## [Directions]
Among the entries below, count the lines that contain the word "helps". Write down only the total.

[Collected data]
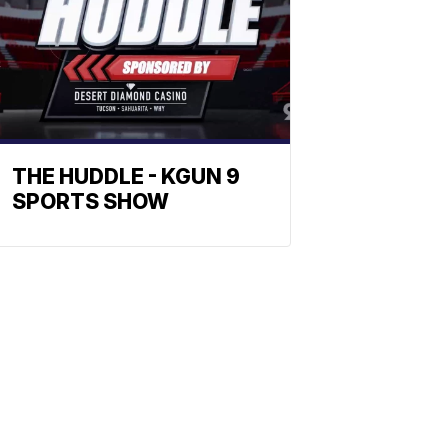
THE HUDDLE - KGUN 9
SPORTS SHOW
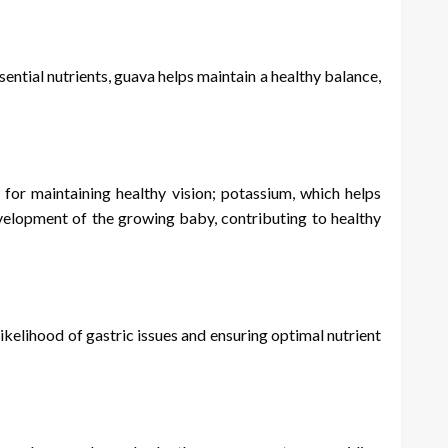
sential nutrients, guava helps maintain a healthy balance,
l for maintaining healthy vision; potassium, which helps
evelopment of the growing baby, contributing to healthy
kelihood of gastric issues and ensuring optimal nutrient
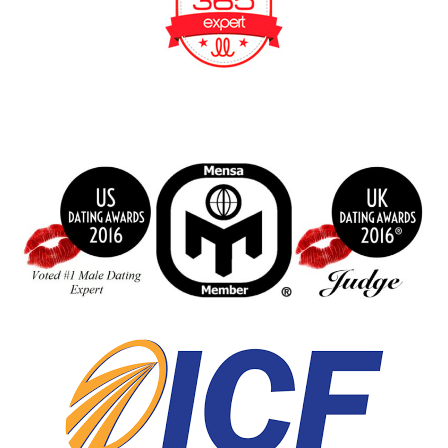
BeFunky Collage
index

* * *

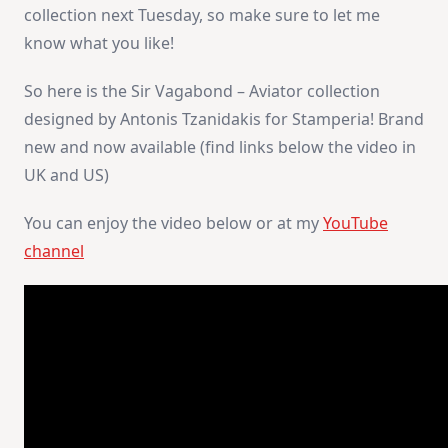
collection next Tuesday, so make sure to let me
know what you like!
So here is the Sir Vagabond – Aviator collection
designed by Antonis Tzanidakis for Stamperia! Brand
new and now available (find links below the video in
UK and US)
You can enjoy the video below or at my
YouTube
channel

## [Solved problem]
2